Berliner Zeitung gazetesi de yorumunda Alman koalisyon hükümetinin mülteci akını karşısında aldığı önlemleri eleştiriyor:
“Yasama organı Almanya’nın ‘hoş geldin’ kültürüne hukuk devletinin demir yumruğuyla katkıda bulunup, kaçmakla suç işlemek arasında doğrudan bağlantı kuruyor. ‘Almanya’da kalma hakkı ve ikametin sonlandırılması’ hakkındaki uygulama, günümüzün çalkantılı göç hareketlerine parlamenter ürkekliğin verebildiği karşılıktır.”

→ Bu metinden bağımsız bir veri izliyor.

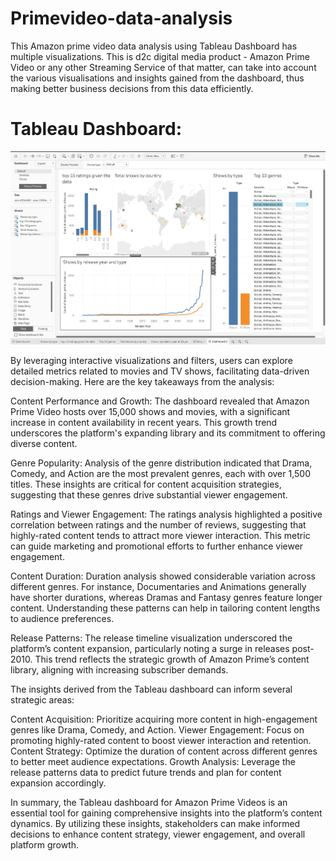 # Primevideo-data-analysis
This Amazon prime video data analysis using Tableau Dashboard has multiple visualizations. This is d2c digital media product - Amazon Prime Video or any other Streaming Service of that matter, can take into account the various visualisations and insights gained from the dashboard, thus making better business decisions from this data efficiently.

# Tableau Dashboard:
![Tableau Dashboard](https://github.com/Madhuvod/primevideo-data-analytics/blob/main/primevideo_dashboard.png)

By leveraging interactive visualizations and filters, users can explore detailed metrics related to movies and TV shows, facilitating data-driven decision-making. Here are the key takeaways from the analysis:

Content Performance and Growth: The dashboard revealed that Amazon Prime Video hosts over 15,000 shows and movies, with a significant increase in content availability in recent years. This growth trend underscores the platform's expanding library and its commitment to offering diverse content.

Genre Popularity: Analysis of the genre distribution indicated that Drama, Comedy, and Action are the most prevalent genres, each with over 1,500 titles. These insights are critical for content acquisition strategies, suggesting that these genres drive substantial viewer engagement.

Ratings and Viewer Engagement: The ratings analysis highlighted a positive correlation between ratings and the number of reviews, suggesting that highly-rated content tends to attract more viewer interaction. This metric can guide marketing and promotional efforts to further enhance viewer engagement.

Content Duration: Duration analysis showed considerable variation across different genres. For instance, Documentaries and Animations generally have shorter durations, whereas Dramas and Fantasy genres feature longer content. Understanding these patterns can help in tailoring content lengths to audience preferences.

Release Patterns: The release timeline visualization underscored the platform’s content expansion, particularly noting a surge in releases post-2010. This trend reflects the strategic growth of Amazon Prime’s content library, aligning with increasing subscriber demands.

The insights derived from the Tableau dashboard can inform several strategic areas:

 Content Acquisition: Prioritize acquiring more content in high-engagement genres like Drama, Comedy, and Action.
 Viewer Engagement: Focus on promoting highly-rated content to boost viewer interaction and retention.
 Content Strategy: Optimize the duration of content across different genres to better meet audience expectations.
 Growth Analysis: Leverage the release patterns data to predict future trends and plan for content expansion accordingly.

In summary, the Tableau dashboard for Amazon Prime Videos is an essential tool for gaining comprehensive insights into the platform’s content dynamics. By utilizing these insights, stakeholders can make informed decisions to enhance content strategy, viewer engagement, and overall platform growth.
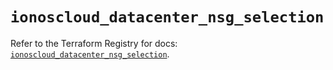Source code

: # `ionoscloud_datacenter_nsg_selection`

Refer to the Terraform Registry for docs: [`ionoscloud_datacenter_nsg_selection`](https://registry.terraform.io/providers/ionos-cloud/ionoscloud/6.6.3/docs/resources/datacenter_nsg_selection).
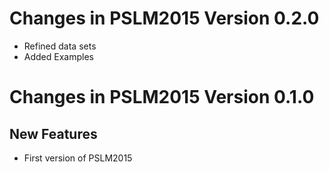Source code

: # Changes in PSLM2015 Version 0.2.0

* Refined data sets
* Added Examples

# Changes in PSLM2015 Version 0.1.0
## New Features 

* First version of PSLM2015
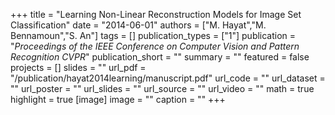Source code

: +++
title = "Learning Non-Linear Reconstruction Models for Image Set Classification"
date = "2014-06-01"
authors = ["M. Hayat","M. Bennamoun","S. An"]
tags = []
publication_types = ["1"]
publication = "_Proceedings of the IEEE Conference on Computer Vision and Pattern Recognition CVPR_"
publication_short = ""
summary = ""
featured = false
projects = []
slides = ""
url_pdf = "/publication/hayat2014learning/manuscript.pdf"
url_code = ""
url_dataset = ""
url_poster = ""
url_slides = ""
url_source = ""
url_video = ""
math = true
highlight = true
[image]
image = ""
caption = ""
+++


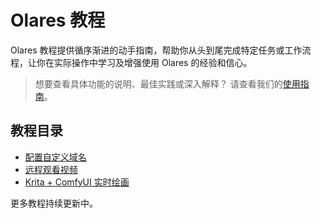 # Olares 教程

Olares 教程提供循序渐进的动手指南，帮助你从头到尾完成特定任务或工作流程，让你在实际操作中学习及增强使用 Olares 的经验和信心。

> 想要查看具体功能的说明、最佳实践或深入解释？
> 请查看我们的[使用指南](../tasks/index.md)。

## 教程目录
- [配置自定义域名](set-custom-domain.md)
- [远程观看视频](stream-media.md)
- [Krita + ComfyUI 实时绘画](comfyui-for-krita.md)

更多教程持续更新中。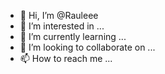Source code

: - 👋 Hi, I’m @Rauleee
- 👀 I’m interested in ...
- 🌱 I’m currently learning ...
- 💞️ I’m looking to collaborate on ...
- 📫 How to reach me ...

<!---
Rauleee/Rauleee is a ✨ special ✨ repository because its `README.md` (this file) appears on your GitHub profile.
You can click the Preview link to take a look at your changes.
--->
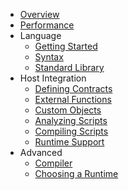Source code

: - [Overview](README.md)
- [Performance](performance.md)
- Language
  - [Getting Started](language/getting-started.md)
  - [Syntax](language/syntax.md)
  - [Standard Library](language/standard-library.md)
- Host Integration
  - [Defining Contracts](host/contracts.md)
  - [External Functions](host/external-functions.md)
  - [Custom Objects](host/custom-objects.md)
  - [Analyzing Scripts](host/analyzer.md)
  - [Compiling Scripts](host/compiler.md)
  - [Runtime Support](host/runtime.md)
- Advanced
  - [Compiler](advanced/compiler.md)
  - [Choosing a Runtime](advanced/runtimes.md)
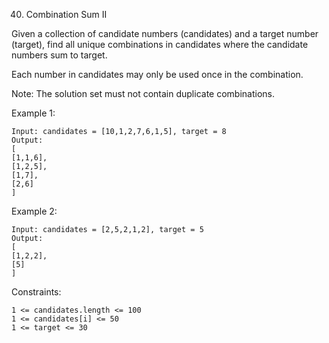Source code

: 40. Combination Sum II

Given a collection of candidate numbers (candidates) and a target number (target), find all unique combinations in candidates where the candidate numbers sum to target.

Each number in candidates may only be used once in the combination.

Note: The solution set must not contain duplicate combinations.

Example 1:

    Input: candidates = [10,1,2,7,6,1,5], target = 8
    Output:
    [
    [1,1,6],
    [1,2,5],
    [1,7],
    [2,6]
    ]

Example 2:
    
    Input: candidates = [2,5,2,1,2], target = 5
    Output:
    [
    [1,2,2],
    [5]
    ]

Constraints:

    1 <= candidates.length <= 100
    1 <= candidates[i] <= 50
    1 <= target <= 30
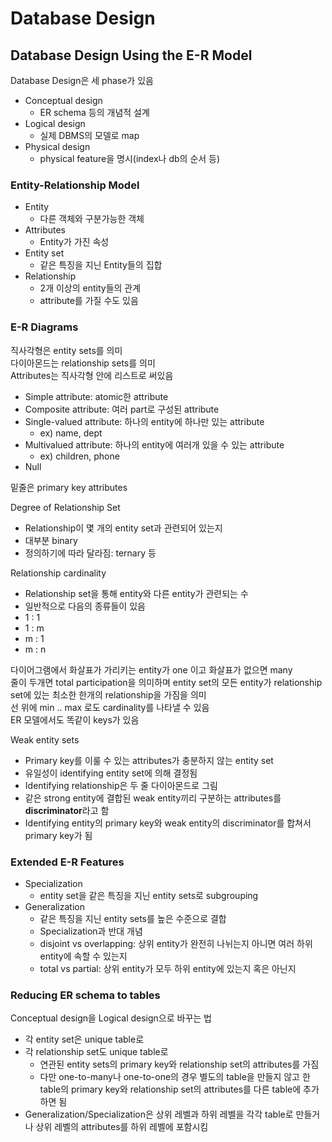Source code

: # Database Design
## Database Design Using the E-R Model
Database Design은 세 phase가 있음
- Conceptual design
    - ER schema 등의 개념적 설계
- Logical design
    - 실제 DBMS의 모델로 map
- Physical design
    - physical feature을 명시(index나 db의 순서 등)
### Entity-Relationship Model
- Entity
    - 다른 객체와 구분가능한 객체
- Attributes
    - Entity가 가진 속성
- Entity set
    - 같은 특징을 지닌 Entity들의 집합
- Relationship
    - 2개 이상의 entity들의 관계
    - attribute를 가질 수도 있음
### E-R Diagrams
직사각형은 entity sets를 의미  
다이아몬드는 relationship sets를 의미  
Attributes는 직사각형 안에 리스트로 써있음  
- Simple attribute: atomic한 attribute
- Composite attribute: 여러 part로 구성된 attribute
- Single-valued attribute: 하나의 entity에 하나만 있는 attribute
    - ex) name, dept
- Multivalued attribute: 하나의 entity에 여러개 있을 수 있는 attribute
    - ex) children, phone
- Null

밑줄은 primary key attributes  

Degree of Relationship Set
- Relationship이 몇 개의 entity set과 관련되어 있는지
- 대부분 binary
- 정의하기에 따라 달라짐: ternary 등  

Relationship cardinality
- Relationship set을 통해 entity와 다른 entity가 관련되는 수
- 일반적으로 다음의 종류들이 있음
- 1 : 1
- 1 : m
- m : 1
- m : n

다이어그램에서 화살표가 가리키는 entity가 one 이고 화살표가 없으면 many  
줄이 두개면 total participation을 의미하며 entity set의 모든 entity가 relationship set에 있는 최소한 한개의 relationship을 가짐을 의미  
선 위에 min .. max 로도 cardinality를 나타낼 수 있음  
ER 모델에서도 똑같이 keys가 있음  

Weak entity sets
- Primary key를 이룰 수 있는 attributes가 충분하지 않는 entity set
- 유일성이 identifying entity set에 의해 결정됨
- Identifying relationship은 두 줄 다이아몬드로 그림
- 같은 strong entity에 결합된 weak entity끼리 구분하는 attributes를 **discriminator**라고 함
- Identifying entity의 primary key와 weak entity의 discriminator를 합쳐서 primary key가 됨

### Extended E-R Features
- Specialization
    - entity set을 같은 특징을 지닌 entity sets로 subgrouping
- Generalization
    - 같은 특징을 지닌 entity sets를 높은 수준으로 결합
    - Specialization과 반대 개념
    - disjoint vs overlapping: 상위 entity가 완전히 나뉘는지 아니면 여러 하위 entity에 속할 수 있는지
    - total vs partial: 상위 entity가 모두 하위 entity에 있는지 혹은 아닌지

### Reducing ER schema to tables
Conceptual design을 Logical design으로 바꾸는 법  
- 각 entity set은 unique table로
- 각 relationship set도 unique table로
    - 연관된 entity sets의 primary key와 relationship set의 attributes를 가짐
    - 다만 one-to-many나 one-to-one의 경우 별도의 table을 만들지 않고 한 table의 primary key와 relationship set의 attributes를 다른 table에 추가하면 됨
- Generalization/Specialization은 상위 레벨과 하위 레벨을 각각 table로 만들거나 상위 레벨의 attributes를 하위 레벨에 포함시킴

Berlin’de yayımlanan Die Welt gazetesi Ekonomik İşbirliği ve Kalkınma Teşkilatı OECD’nin göç raporunda Almanya’ya ayrılan satırları değerlendiriyor:
“Göçmenlerin, nüfusu yaşlanan Almanya için tehdit değil, ekonomik büyümeye katkıda bulunan kazanım oldukları artık kabul ediliyor. OECD raporu, ‘hoş geldin’ kültürüyle ilgili boş lafların Almanya’nın bu alandaki eksiklerini gizleyemeyeceğini ortaya çıkardı. Almanya geçmişteki hatalarını tekrarlayıp, yabancılara, aileleriyle birlikte toplumla kaynaştırmaya değer vermediği ‘misafir işçi’ muamelesi yapmamalıdır. Almanya’da çoğu şey doğru yolda ilerliyor. İşletmeler yabancı işgücüne kırmızı halı seriyor. İlerleme var ama ilerlemenin hızı daha da arttırılabilir.”
Berlin’deki enerji zirvesinde yenilenebilir enerjilere geçişin hızlandırılması ve karbondioksit emisyonunun azaltılması için atılacak adımlar kararlaştırıldı. Stuttgarter Zeitung enerji politikası tartışmalarına şu satırları ayırmış:
“Almanya hükümetinin hedefi karbondioksit emisyonunu azaltmaksa bacalardan çıkan sera gazına ton başına, çevreye verebileceği zarar ölçüsünde fiyat biçmek yeterdi. Böylece daha az emisyona yol açan teknolojiler (rüzgâr türbinleri, ısı yalıtımlı konutlar, elektrikli otomobiller, vs.) sübvansiyon olmadan da cazip hale gelirdi. Mantık açısından, bu uygulamanın ülke sınırlarında son bulmayıp en azından bütün Avrupa Birliği’nde geçerli kılınması gerekir.”